Black-Eyed Peas With Bulgur And Spinach Recipe - Cooking Index
2 1/2 cups | 592ml | Water |
3 cups | 438g / 15oz | Fresh spinach - coarsely chopped (3 to 4 cups) |
2 cups | 474ml | Cooked blackeyed peas - drained and rinsed |
1 cup | 237ml | Bulgur - (coarse cracked wheat) |
1/2 teaspoon | 2.5ml | Salt |
1/2 teaspoon | 2.5ml | Ground black pepper |
2 tablespoons | 30ml | Olive oil |
2 tablespoons | 30ml | Onions - sliced (medium) (about 1 cup) |
In a large saucepan, bring the water to a boil. Add the spinach and peas and cook for about 5 minutes.
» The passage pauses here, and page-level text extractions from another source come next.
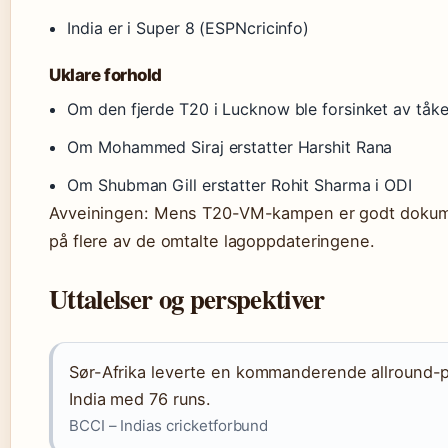
India er i Super 8 (ESPNcricinfo)
Uklare forhold
Om den fjerde T20 i Lucknow ble forsinket av tåk
Om Mohammed Siraj erstatter Harshit Rana
Om Shubman Gill erstatter Rohit Sharma i ODI
Avveiningen: Mens T20-VM-kampen er godt dokume
på flere av de omtalte lagoppdateringene.
Uttalelser og perspektiver
Sør-Afrika leverte en kommanderende allround-p
India med 76 runs.
BCCI – Indias cricketforbund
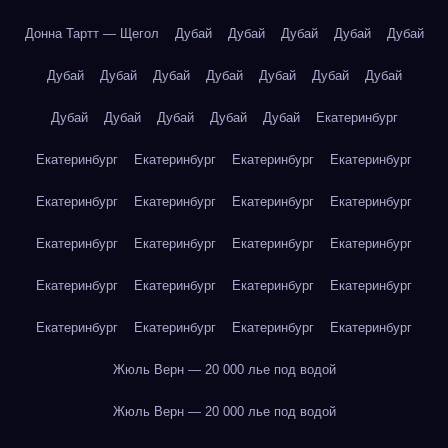
Донна Тартт — Щегол
Дубай
Дубай
Дубай
Дубай
Дубай
Дубай
Дубай
Дубай
Дубай
Дубай
Дубай
Дубай
Дубай
Дубай
Дубай
Дубай
Дубай
Екатеринбург
Екатеринбург
Екатеринбург
Екатеринбург
Екатеринбург
Екатеринбург
Екатеринбург
Екатеринбург
Екатеринбург
Екатеринбург
Екатеринбург
Екатеринбург
Екатеринбург
Екатеринбург
Екатеринбург
Екатеринбург
Екатеринбург
Екатеринбург
Екатеринбург
Екатеринбург
Екатеринбург
Жюль Верн — 20 000 лье под водой
Жюль Верн — 20 000 лье под водой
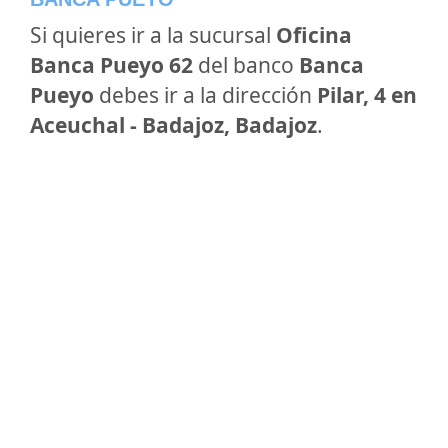
Si quieres ir a la sucursal
Oficina
Banca Pueyo 62
del banco
Banca
Pueyo
debes ir a la dirección
Pilar, 4 en
Aceuchal - Badajoz, Badajoz
.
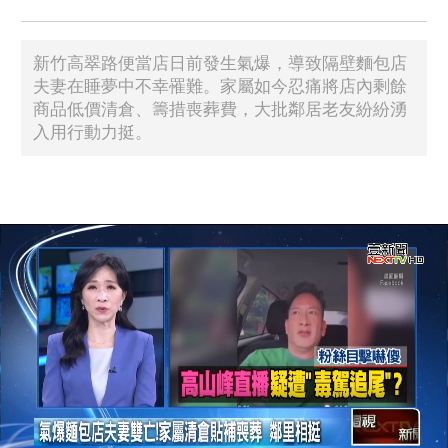
新竹高翠路便當店日前發生氣爆，導致隔壁麵包店
夫妻在睡夢中不幸罹難。家屬如今忍痛將店內剩餘
商品低價清倉、籌措喪葬費，大批鄰居老友紛紛湧
入用行動力挺。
Stir in the cracked wheat, salt, and pepper. Remove from the heat, cover, and let stand for about 15 minutes.
Meanwhile, heat the oil in a skillet and add the onions. Saute for 7 to 10 minutes, until golden brown. Set aside.
Drain any excess water from the bulgur mixture and spoon into serving bowls. Top with the sauteed onions and serve at once.
Per serving: 322 Calories [13 g Protein, 8 g Fat, 17 g Fiber, 54 g Carbohydrate, 324 mg Sodium, O mg Cholesterol; 22% cff]
Jay Solomon / Lean Bean Cuisine (c) 1995
Cooks note: Tested with a commercial Cilantro Pesto (pinenuts).